#### Page extract:
········
- Born: Jon Wallace Frost October 27, 1892 Uniontown, Pennsylvania
- Died: June 24, 1962 (aged 69) Birmingham, Michigan
- Occupation: Architect
- Spouse: Grace Bierer Frost
- Children: Jon Wallace Frost Jr.

= Wallace Frost =

American architect

Wallace Frost (October 27, 1892 – June 24, 1962) was an American architect.

==Early life==
Frost was born in Uniontown, Pennsylvania. He studied architecture with Paul Cret at the University of Pennsylvania.

==World War I==
During the war, Frost designed hangars for military installations in Washington, D.C. at the Naval Air Force. While he was there, he met Detroit architect Albert Kahn. Kahn asked Frost to come to Michigan to work with him and Frost moved there in 1919.

==Career==
Frost settled in Birmingham, Michigan in 1921 and worked with Albert Kahn. In 1926, he started his own practice, and mostly designed homes in the Detroit suburbs. Frost designed 44 houses in or near Birmingham, and designed the Michigan Governor's Mansion. He is known for midsize cottage houses that are flooded with natural light and that feature woodwork, architectural details and limestone frames around windows and doors. Frost created a Birmingham house for himself at 579 Tooting Lane in 1921. People who lived in houses he built often called them "Wally" houses. A number of them are near Quarton Lake and in the Holy Name neighborhood.

Frost worked in Europe in 1932 and 1933, and then worked from 1933 until 1938 in Southern California. He built his own large home in Montecito, California in 1936. He returned to Birmingham in 1939 and practiced until 1961.

In 2005, basketball star Chris Webber purchased a 1927 Wallace Frost mansion in Grosse Pointe Park. He said, "I'm a lover of history and a Wallace Frost fan and I was completely blown away by this house."

===Birmingham homes===
In August 1992, the Historic District and Design Review Commission published a report titled "Wallace Frost: His Architecture in Birmingham, Michigan." It includes a list of homes in Birmingham that were designed by Frost.

- 660 Abbey Street (1945)
- 379 Aspen Road (1927)
- 404 Bonnie Brier (1941)
- 420 Bonnie Brier (1941)
- 436 Bonnie Brier (1941)
- 444 Bonnie Brier (1940)
- 467 Bonnie Brier (1941)
- 1283 Buckingham (1925)
- 752 Chestnut (1926)
- 219 Elm (1928)
- 795 Fairfax (1928)
- 1040 Gordon Lane (1926)
- 960 Harmon (1926)
- 440 lakepark (1930)
- 1169 Lakeside (1928)
- 1290 Lakeside (1946)
- 633 Lakeview (1929)
- 650 Lakeview (1930)
- 371 Linden Road (1924)
- 508 Linden Road (1928)
- 460 West Maple Road (1929)
- 26421 Normandy Road (Franklin 1928)
- 1390 Northlawn (1951)
- 1691 Oak (1947)
- 139 Pilgrim Avenue (1926)
- 187 Pilgrim Avenue (1925)
- 239 Pilgrim Avenue (1925)
- 515 Pilgrim Avenue (1925)
- 551 Pilgrim Avenue (1928)
- 671 Pilgrim Avenue (1924)
- 691 Pilgrim Avenue (1926)
- 783 Pilgrim Avenue (1928)
- 864 Pilgrim Avenue (1924)
- 236 Puritan (1925)
- 683 Puritan (1927)
- 788 Randall Court (1928)
- 967 Rivenoak (1926)
- 525 Southfield (1940)
- 515 Tooting Lane (1929)
- 579 Totting Lane (1921)
- 584 Tooting Lane (1926)
- 364 Valley View Lane (1939)
- 244 Wimbleton (1928)
- 715 Wimbleton (1928)
- 1050-1078 Wimbleton (1928)

==Family life==
Frost married Grace Bierer in 1917. They had one son, Jon, born in 1920 (d. 2002). Wallace Frost died in 1962, of a heart attack, at the age of 69.
········
#### Provided data:
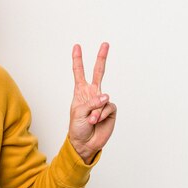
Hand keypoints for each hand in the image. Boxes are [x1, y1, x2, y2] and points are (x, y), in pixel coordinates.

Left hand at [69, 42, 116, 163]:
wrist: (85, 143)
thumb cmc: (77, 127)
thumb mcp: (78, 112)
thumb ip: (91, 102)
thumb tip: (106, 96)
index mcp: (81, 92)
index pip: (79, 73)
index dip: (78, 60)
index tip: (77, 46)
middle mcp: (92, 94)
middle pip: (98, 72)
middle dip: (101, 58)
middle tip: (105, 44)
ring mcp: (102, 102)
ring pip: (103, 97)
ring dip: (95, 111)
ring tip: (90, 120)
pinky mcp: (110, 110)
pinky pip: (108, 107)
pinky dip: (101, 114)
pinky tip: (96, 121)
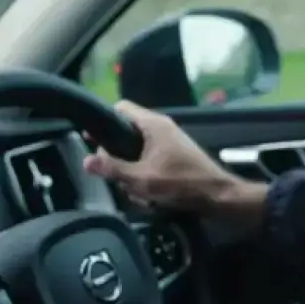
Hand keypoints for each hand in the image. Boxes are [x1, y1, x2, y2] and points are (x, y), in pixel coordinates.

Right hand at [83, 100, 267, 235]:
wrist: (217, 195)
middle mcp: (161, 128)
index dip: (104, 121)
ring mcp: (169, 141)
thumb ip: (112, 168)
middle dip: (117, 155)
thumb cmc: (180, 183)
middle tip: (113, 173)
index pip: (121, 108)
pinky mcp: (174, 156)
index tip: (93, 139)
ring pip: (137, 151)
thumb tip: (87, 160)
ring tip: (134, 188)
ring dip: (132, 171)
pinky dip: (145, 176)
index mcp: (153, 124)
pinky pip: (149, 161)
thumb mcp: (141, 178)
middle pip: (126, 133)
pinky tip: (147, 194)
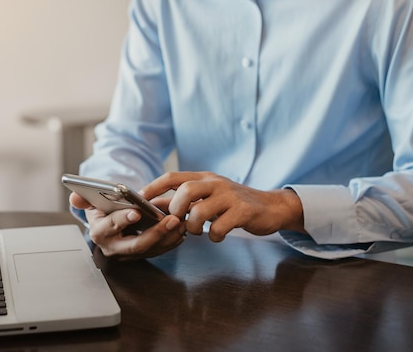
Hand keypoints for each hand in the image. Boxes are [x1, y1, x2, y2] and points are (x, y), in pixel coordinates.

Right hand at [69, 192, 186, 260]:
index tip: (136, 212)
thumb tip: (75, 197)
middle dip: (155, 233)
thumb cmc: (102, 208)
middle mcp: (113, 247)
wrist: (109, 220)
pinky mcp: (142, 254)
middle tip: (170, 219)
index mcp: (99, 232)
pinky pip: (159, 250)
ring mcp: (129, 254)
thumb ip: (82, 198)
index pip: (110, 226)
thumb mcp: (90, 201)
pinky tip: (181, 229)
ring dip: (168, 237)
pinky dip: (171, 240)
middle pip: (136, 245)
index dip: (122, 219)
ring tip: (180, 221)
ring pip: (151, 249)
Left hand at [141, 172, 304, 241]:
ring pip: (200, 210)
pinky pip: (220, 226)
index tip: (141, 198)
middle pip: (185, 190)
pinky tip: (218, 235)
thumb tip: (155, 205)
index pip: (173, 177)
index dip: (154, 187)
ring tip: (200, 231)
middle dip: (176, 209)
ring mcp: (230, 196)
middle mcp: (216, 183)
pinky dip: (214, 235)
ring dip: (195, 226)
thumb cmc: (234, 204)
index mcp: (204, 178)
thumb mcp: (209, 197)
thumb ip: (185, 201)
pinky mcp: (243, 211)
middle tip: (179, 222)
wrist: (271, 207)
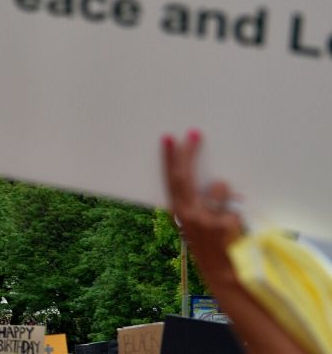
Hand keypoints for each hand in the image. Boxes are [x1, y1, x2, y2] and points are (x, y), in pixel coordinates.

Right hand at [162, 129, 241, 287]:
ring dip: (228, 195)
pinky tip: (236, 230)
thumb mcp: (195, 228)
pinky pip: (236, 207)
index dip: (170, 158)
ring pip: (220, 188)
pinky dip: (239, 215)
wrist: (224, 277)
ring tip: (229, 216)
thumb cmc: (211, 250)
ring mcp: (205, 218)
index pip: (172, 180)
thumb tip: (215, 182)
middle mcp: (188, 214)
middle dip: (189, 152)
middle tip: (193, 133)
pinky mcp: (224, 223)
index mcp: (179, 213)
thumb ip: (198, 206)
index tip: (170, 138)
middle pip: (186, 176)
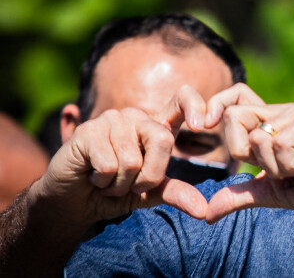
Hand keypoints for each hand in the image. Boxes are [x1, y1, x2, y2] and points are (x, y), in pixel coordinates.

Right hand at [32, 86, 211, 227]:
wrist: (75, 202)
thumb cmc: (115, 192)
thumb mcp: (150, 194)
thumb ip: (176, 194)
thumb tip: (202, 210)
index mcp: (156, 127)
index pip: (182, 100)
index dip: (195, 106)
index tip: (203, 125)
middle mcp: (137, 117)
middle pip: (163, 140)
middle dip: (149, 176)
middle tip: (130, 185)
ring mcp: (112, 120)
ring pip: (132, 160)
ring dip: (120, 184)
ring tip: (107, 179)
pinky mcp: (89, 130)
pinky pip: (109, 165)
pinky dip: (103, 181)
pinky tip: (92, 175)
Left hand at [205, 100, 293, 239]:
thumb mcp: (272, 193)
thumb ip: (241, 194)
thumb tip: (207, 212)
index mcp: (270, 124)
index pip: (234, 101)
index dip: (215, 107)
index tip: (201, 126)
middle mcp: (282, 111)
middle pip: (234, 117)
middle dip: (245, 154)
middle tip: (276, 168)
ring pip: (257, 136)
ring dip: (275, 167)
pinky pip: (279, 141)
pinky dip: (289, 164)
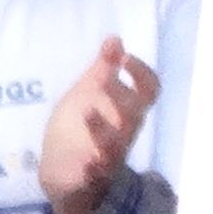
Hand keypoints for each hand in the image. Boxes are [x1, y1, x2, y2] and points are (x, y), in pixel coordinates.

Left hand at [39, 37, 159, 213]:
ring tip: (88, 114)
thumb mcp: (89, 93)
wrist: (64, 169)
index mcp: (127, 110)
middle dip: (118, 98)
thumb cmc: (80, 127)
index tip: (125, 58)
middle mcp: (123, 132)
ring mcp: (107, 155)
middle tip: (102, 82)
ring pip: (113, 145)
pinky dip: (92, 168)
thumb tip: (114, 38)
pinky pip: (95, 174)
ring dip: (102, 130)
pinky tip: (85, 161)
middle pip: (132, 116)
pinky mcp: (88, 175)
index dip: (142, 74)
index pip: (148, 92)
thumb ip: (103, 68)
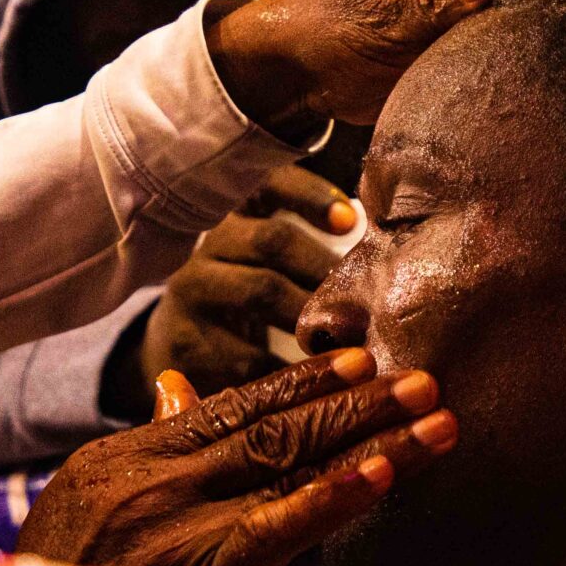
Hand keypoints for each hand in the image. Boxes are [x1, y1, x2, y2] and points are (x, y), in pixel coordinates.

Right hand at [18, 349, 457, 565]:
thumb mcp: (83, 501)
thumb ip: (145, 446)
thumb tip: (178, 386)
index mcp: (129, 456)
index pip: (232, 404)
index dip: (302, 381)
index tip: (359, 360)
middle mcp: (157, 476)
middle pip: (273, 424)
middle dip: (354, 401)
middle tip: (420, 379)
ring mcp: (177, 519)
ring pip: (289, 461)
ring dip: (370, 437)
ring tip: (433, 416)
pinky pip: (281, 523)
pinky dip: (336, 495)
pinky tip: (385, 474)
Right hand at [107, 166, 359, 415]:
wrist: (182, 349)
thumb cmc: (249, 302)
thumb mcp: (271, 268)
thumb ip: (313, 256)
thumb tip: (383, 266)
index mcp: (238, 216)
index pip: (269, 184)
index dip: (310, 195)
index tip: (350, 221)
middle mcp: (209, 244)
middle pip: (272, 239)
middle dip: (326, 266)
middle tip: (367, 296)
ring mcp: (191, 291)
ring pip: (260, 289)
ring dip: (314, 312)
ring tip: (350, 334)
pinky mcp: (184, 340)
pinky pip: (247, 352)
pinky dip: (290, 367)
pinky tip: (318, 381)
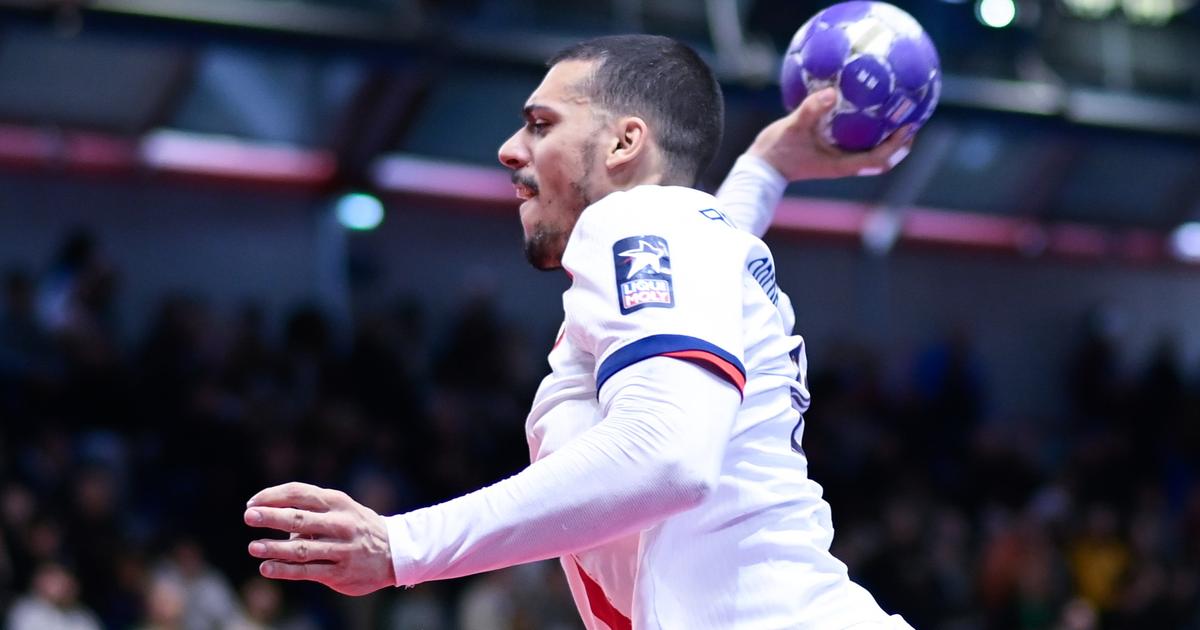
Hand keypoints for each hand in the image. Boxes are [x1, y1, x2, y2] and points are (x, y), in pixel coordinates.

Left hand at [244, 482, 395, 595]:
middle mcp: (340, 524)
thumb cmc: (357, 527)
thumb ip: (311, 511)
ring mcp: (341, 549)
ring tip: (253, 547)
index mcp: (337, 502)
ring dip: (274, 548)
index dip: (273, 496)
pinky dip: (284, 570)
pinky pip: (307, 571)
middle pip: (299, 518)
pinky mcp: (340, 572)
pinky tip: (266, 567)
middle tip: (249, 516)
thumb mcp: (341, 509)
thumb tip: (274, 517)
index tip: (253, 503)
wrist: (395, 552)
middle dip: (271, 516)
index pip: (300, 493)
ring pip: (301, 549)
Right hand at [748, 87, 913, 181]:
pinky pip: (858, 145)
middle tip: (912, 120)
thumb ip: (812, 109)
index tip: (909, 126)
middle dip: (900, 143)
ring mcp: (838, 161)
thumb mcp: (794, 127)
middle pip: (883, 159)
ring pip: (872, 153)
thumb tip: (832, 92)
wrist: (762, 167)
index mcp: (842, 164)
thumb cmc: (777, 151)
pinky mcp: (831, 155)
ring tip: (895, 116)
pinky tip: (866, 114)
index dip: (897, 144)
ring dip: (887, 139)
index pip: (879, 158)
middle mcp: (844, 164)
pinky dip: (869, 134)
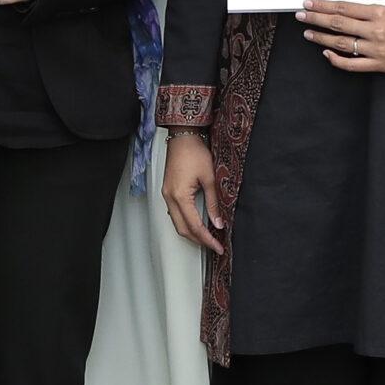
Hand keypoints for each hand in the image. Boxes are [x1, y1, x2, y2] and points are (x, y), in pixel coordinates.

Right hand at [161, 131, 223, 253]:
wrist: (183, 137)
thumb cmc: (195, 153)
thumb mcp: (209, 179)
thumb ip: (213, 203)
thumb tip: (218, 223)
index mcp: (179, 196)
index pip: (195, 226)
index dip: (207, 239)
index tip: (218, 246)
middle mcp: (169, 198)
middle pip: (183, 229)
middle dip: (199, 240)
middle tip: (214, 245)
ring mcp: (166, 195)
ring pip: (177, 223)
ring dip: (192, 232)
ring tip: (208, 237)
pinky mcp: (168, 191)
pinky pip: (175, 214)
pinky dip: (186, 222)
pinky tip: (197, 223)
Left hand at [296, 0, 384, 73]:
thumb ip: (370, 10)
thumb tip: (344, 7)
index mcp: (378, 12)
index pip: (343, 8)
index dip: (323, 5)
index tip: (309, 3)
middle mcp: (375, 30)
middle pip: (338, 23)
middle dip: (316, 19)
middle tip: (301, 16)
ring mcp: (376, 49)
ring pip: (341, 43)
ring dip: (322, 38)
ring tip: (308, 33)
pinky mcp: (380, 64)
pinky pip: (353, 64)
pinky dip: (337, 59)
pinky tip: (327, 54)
········
#### What is needed:
Rewrite the Wallace Frost article starting at "- 1169 Lakeside" and ending at "515 Pilgrim Avenue (1925)", replacing "Lakeview" with "Lake View". The records above are separate material with no connection to the Wallace Frost article.

#### Answer section:
- 1169 Lakeside (1928)
- 1290 Lakeside (1946)
- 633 Lake View (1929)
- 650 Lake View (1930)
- 371 Linden Road (1924)
- 508 Linden Road (1928)
- 460 West Maple Road (1929)
- 26421 Normandy Road (Franklin 1928)
- 1390 Northlawn (1951)
- 1691 Oak (1947)
- 139 Pilgrim Avenue (1926)
- 187 Pilgrim Avenue (1925)
- 239 Pilgrim Avenue (1925)
- 515 Pilgrim Avenue (1925)